Determination of the Sliding Friction
The varnishes were knife-coated with wet-film thicknesses of 60 μm onto glass plates using frame-type coaters, and the coefficient of sliding friction was determined using the friction/peel tester. A weight with a leather sole (349 g) was selected as the tensioning weight.


	Coefficient of
	sliding friction

Example	2%	4%

1	0.46	0.40
2	0.45	0.39
3	0.44	0.40
4	0.42	0.36
5	0.42	0.36
6	0.43	0.39

It was demonstrated that, through the use of PEG as a dust reduction assistant, the technical properties of the varnish remain unaffected or are even slightly improved.

Claims

1. A wax mixture with reduced dust formation, comprising two or more components selected from the group consisting of A, B, C and D, component A acting as an auxiliary and comprising one or more polyethylene glycols or polyethylene glycol derivatives, wherein component B is one or more amide waxes, component C is one or more hydrocarbon waxes, and component D is one or more oxidized long-chain hydrocarbon waxes.

2. The wax mixture as claimed in claim 1, wherein component A comprises polyethylene glycols or derivatives thereof having an average molecular weight Mw of 2700 to 45 000 g/mol.

3. The wax mixture as claimed in claim 1, wherein the one or more amide waxes are reaction products of ammonia and long-chain fatty acids, hydroxy-fatty acids or a mixture thereof.

4. The wax mixture as claimed in claim 1, wherein the one or more amide waxes are reaction products of long-chain amines long-chain fatty acids, hydroxy-fatty acids or a mixture thereof.

5. The wax mixture as claimed in claim 1, wherein the one or more hydrocarbon waxes of component C and the one or more oxidized long-chain hydrocarbon waxes are polyethylene waxes.

6. The wax mixture as claimed in claim 1, wherein components C and D are polyethylene waxes prepared by the Ziegler process, by metallocene technology or a mixture thereof.

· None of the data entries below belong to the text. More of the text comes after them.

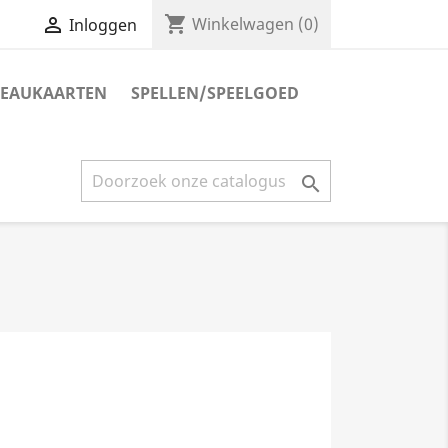
shopping_cart

Winkelwagen
(0)
Inloggen
EAUKAARTEN
SPELLEN/SPEELGOED
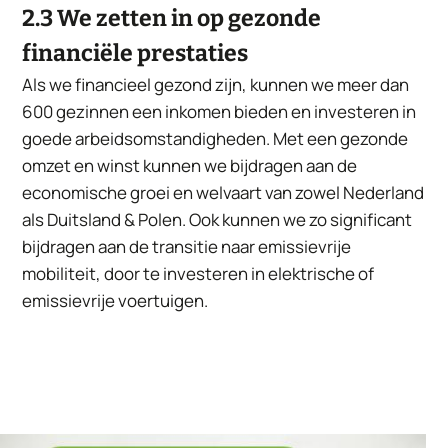
2.3 We zetten in op gezonde
financiële prestaties
Als we financieel gezond zijn, kunnen we meer dan
600 gezinnen een inkomen bieden en investeren in
goede arbeidsomstandigheden. Met een gezonde
omzet en winst kunnen we bijdragen aan de
economische groei en welvaart van zowel Nederland
als Duitsland & Polen. Ook kunnen we zo significant
bijdragen aan de transitie naar emissievrije
mobiliteit, door te investeren in elektrische of
emissievrije voertuigen.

7. The wax mixture as claimed in claim 1, wherein components C and D are selected from polyethylene waxes prepared via the Fischer-Tropsch synthesis.

8. The wax mixture as claimed in claim 1, comprising the individual components in the following proportions:

1% to 5% by weight of component A

0% to 99% by weight of component B

0% to 99% by weight of component C

0% to 99% by weight of component D,

the sum of the components being 100% by weight.

9. The wax mixture as claimed in claim 1, wherein components A to D are in finely divided form.

10. The wax mixture as claimed in claim 1, wherein components A to D are used in a particle size of 5 to 18 μm.

11. An additive in coating materials, powder coating materials or printing inks, as a scratch protection, scuff protection, matting, devolatilizing or flow-control agent or as a slip additive comprising the wax mixture as claimed in claim 1.

12. A dispersing agent for dispersing pigments and additives in plastics comprising a wax mixture as claimed in claim 1.

13. A water repellency additive for crop protection products comprising a wax mixture as claimed in claim 1.

14. A lubricant for plastics comprising a wax mixture as claimed in claim 1.

15. The wax mixture as claimed in 4, wherein the reaction products of long-chain amines are hydrogenated tallowamine, stearylamine or palmitylamine, cocoamine.

16. The lubricant for plastics as claimed in claim 14, wherein the plastic is selected from the group consisting of PVC, PP, PE and PA.